Pathfinding: a neurodynamical account of intuition

Abstract

We examine the neurobiology of intuition, a term often inconsistently defined in scientific literature. While researchers generally agree that intuition represents "an experienced-based process resulting in a spontaneous tendency toward a hunch or hypothesis," we establish a firmer neurobiological foundation by framing intuition evolutionarily as a pathfinding mechanism emerging from the brain's optimization of its relationship with the environment. Our review synthesizes empirical findings on intuition's neurobiological basis, including relevant brain networks and their relationship to cognitive states like insight. We propose that unsolved problems dynamically alter attractor landscapes, guiding future intuitions. We investigate "opportunistic assimilation" through nonlinear neurodynamics and identify hippocampal sharp wave ripples as potential neural correlates of intuition, citing their role in creativity, choice, action planning, and abstract thinking.

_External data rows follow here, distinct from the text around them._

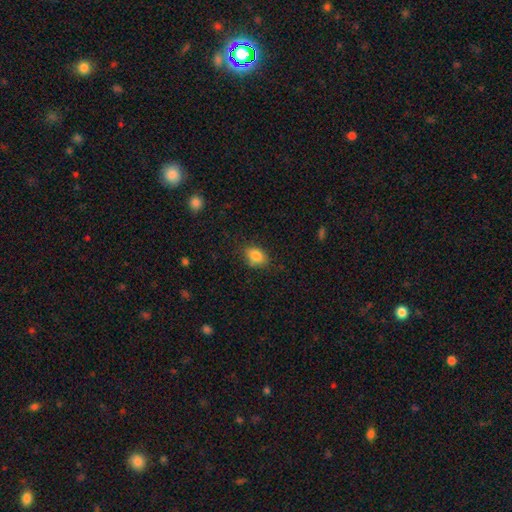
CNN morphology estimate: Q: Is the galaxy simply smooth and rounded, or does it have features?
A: smooth — 84%.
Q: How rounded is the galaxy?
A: in between — 75%.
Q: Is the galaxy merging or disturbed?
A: none — 77%.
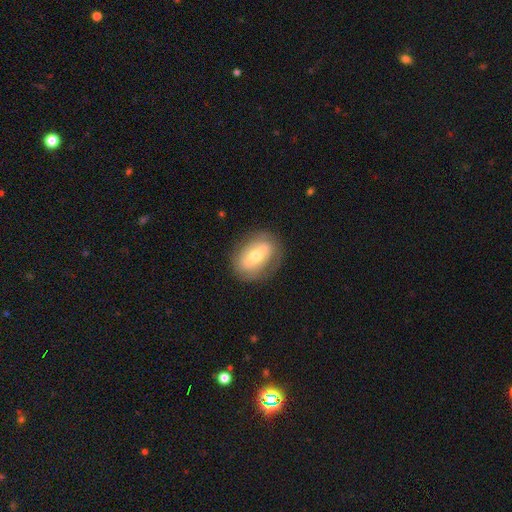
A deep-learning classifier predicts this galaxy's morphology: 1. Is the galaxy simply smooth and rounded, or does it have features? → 49% featured or disk, 44% smooth, 7% star or artifact.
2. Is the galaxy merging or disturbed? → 81% none, 13% minor disturbance, 5% major disturbance, 1% merger.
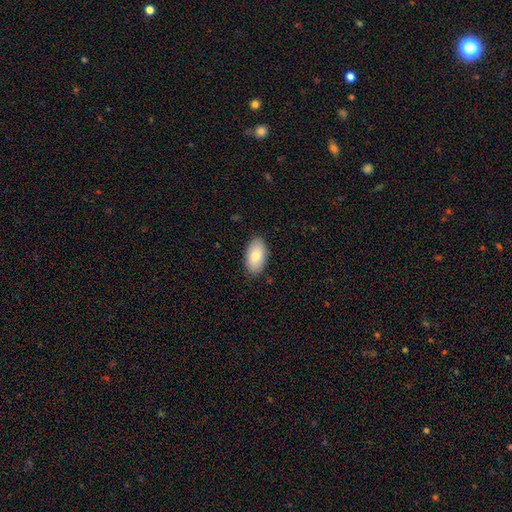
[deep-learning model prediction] smooth_or_featured: smooth (p=0.81) [alt: featured or disk p=0.13]
how_rounded: in between (p=0.95) [alt: round p=0.03]
merging: none (p=0.87) [alt: minor disturbance p=0.10]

Finally, we explore intuition through two complementary perspectives: the free energy principle, which models brains as minimizing uncertainty through predictive hierarchical coding, and metastable coordination dynamics, describing the brain's simultaneous tendencies toward regional cooperation and functional autonomy. Together, these principles provide a comprehensive neurodynamical account of intuition's neurophenomenology.

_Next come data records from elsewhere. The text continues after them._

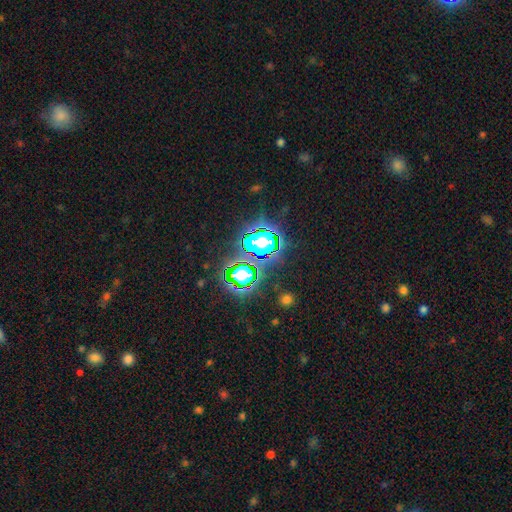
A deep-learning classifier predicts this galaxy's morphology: Overall: star or artifact (79%).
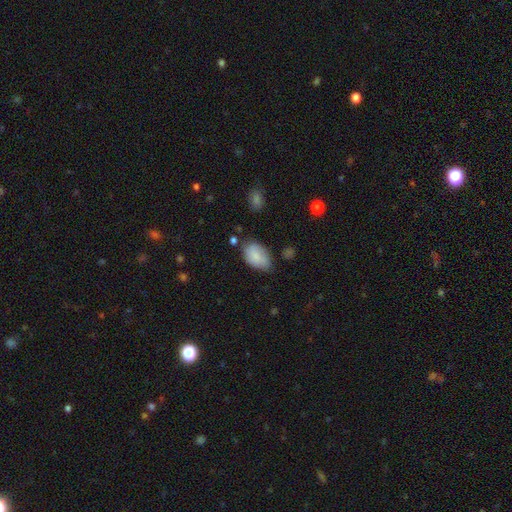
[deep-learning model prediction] Smooth or featured? Predicted: smooth (p=0.80). How rounded? Predicted: in between (p=0.91). Merging? Predicted: none (p=0.55).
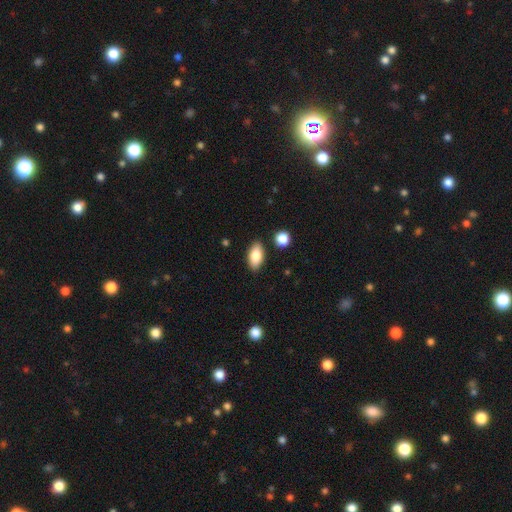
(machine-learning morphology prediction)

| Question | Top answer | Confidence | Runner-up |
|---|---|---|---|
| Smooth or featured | smooth | 83% | featured or disk (10%) |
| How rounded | in between | 91% | cigar-shaped (5%) |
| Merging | none | 86% | minor disturbance (9%) |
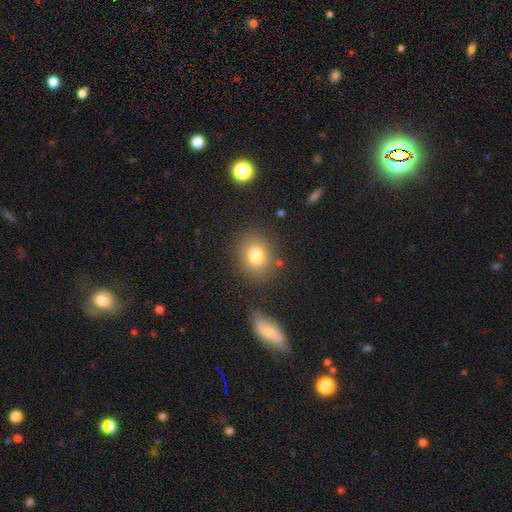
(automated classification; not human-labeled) A smooth galaxy with no disk features (80%) that is round (63%). Merging: none (82%).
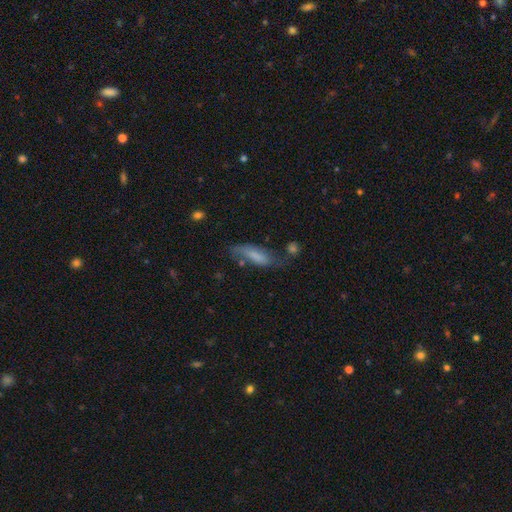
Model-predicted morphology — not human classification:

Fig. 1. The neural networks of intuition.

The figure illustrates the distributed neural architecture underlying intuitive cognition, characterized by metastable coordinated activity across multiple brain regions. Key structures include: orbitofrontal cortex (red) integrating sensory-emotional inputs for coherence assessment; anterior cingulate cortex (blue) regulating cognitive transitions; anterior insula (green) processing interoceptive signals; basal ganglia (purple) facilitating implicit pattern recognition; hippocampal-entorhinal complex (orange) mediating experience replay via sharp-wave ripples; amygdala (yellow) incorporating emotional valence in risk evaluation; and precuneus (teal) supporting self-referential processing. Together, these regions form a dynamic network that oscillates between integration and segregation states, with intuition emerging as a product of neurodynamical coordination that minimizes uncertainty through rapid action-path prediction and selection.

Fig. 2. A neurodynamical framework of intuition within the action-perception cycle.

The schematic depicts how intuitive cognition emerges through the dynamic integration of sensory and motor hierarchies. The central dynamic attractor landscape represents the internal model that integrates sensory input and motor output to facilitate intuitive judgments and decision-making. The sharp wave ripple inlet symbolizes hippocampal contributions, combining past experiences with present stimuli to shape predictions and pathfinding. The framework is grounded in the interaction with the external environment, highlighting the embodied and predictive nature of intuition.